Uzayın boyutları ile kıyaslandığında bir iğnenin ucu kadar bile değiller. Uzayın derinliklerinde, kararan, yok olan, kara deliklerin çekimi içine girip kaybolan nice gök cismi var. Ayrıca yaşamın olduğu başka gök cisimleri, gezegenler olduğuna da adım kadar eminim! Nitekim bedenler için iki kapılı olan bu handan, değişik vücut ve kimliklerle gelip geçerken bu hayat belirtileriyle ilgili gerçekçi olma ihtimali yüksek olan çok şey işittim. Dünya’da kıyamet kopunca uzay sona ermez ama eğer uzay bir gün biterse hiçbir dünya, hiçbir gezegen, hiçbir güneş kalmaz; bu kesin bilgi! “Hawking’in, uzayın sona erişi ile ilgili düşüncelerine katılıyorum.” diyebilirim. Peki, o ne diyor? “Uzayın bu genişlemesi bir noktada sona erecek. Belki bir duraklama döneminden sonra genişleyen uzay yavaş yavaş büzülmeye başlayacak ve Bum! Yani yine tek nokta halinde hiçliğe dönüş.”

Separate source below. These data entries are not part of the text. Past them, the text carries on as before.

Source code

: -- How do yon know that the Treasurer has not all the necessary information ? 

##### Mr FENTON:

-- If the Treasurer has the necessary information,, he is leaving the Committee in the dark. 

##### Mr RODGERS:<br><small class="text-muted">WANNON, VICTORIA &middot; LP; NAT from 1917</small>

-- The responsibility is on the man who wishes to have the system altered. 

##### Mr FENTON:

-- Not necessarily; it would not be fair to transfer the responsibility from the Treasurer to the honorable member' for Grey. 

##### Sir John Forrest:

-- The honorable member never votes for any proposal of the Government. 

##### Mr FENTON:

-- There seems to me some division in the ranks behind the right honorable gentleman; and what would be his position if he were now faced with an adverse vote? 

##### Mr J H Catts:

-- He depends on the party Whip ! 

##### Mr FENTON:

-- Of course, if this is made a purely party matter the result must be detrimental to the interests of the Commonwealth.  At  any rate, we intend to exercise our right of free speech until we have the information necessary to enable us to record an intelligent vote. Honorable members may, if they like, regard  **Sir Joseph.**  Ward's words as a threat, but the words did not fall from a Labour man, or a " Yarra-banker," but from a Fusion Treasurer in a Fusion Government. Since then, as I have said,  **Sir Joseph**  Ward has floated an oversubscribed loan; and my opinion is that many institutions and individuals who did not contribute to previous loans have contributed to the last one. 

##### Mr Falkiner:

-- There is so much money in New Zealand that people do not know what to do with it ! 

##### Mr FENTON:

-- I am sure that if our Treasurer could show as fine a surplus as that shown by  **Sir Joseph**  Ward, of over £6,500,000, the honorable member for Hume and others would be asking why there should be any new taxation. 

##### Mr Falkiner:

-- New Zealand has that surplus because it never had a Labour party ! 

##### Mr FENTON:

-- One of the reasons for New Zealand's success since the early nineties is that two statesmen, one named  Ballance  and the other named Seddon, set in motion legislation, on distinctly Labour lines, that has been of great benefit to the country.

– O tam da öyle söylemiyor galiba?

– Yahu, bu benim işim değil! Bunu fizikçiler tartışsınlar. Ben ya gördüklerimi anlatırım ya öğrendiklerimi veya bunlardan yola çıkarak duygu ve düşüncelerimi… Teori üretmek fizikçilerin işi! Onlar teorilerini diledikleri gibi formüle edebilirler! Ben heybemdekileri bilirim.

– Peki, Dünya adlı gezegenin oluşumuna gelecek olursak?

– Dur gelme! Ne dedim ben sana… Bir beden içinde Dünya’ya ayak bastığımda, milat diye belirlenen temsili başlangıç noktası, 160 yıl geride kalmıştı. Dünyanın oluşumu, dünyada canlılığın ortaya çıkışı, insanın türemesi falan… Benden çok önceydi. Büyük Patlamayla ilk vücuda gelişim arası benim kör noktam! Bu konuda yüzlerce teori var. O teorileri beğenmiyorsan dinsel cevaplara kulak verirsin. Artık ilk olarak maymun muyduk, yoksa Âdem ile Havva’nın çocukları mıyız, ona sen karar verirsin.

– Bu anlattıklarından çoğu bana çok saçma geliyor. Peki, sen bunlara inanıyor musun?

–  Credo quia absurdum!

– Bu ne demek?

– İnanıyorum. Üstelik saçma olduğu için inanıyorum.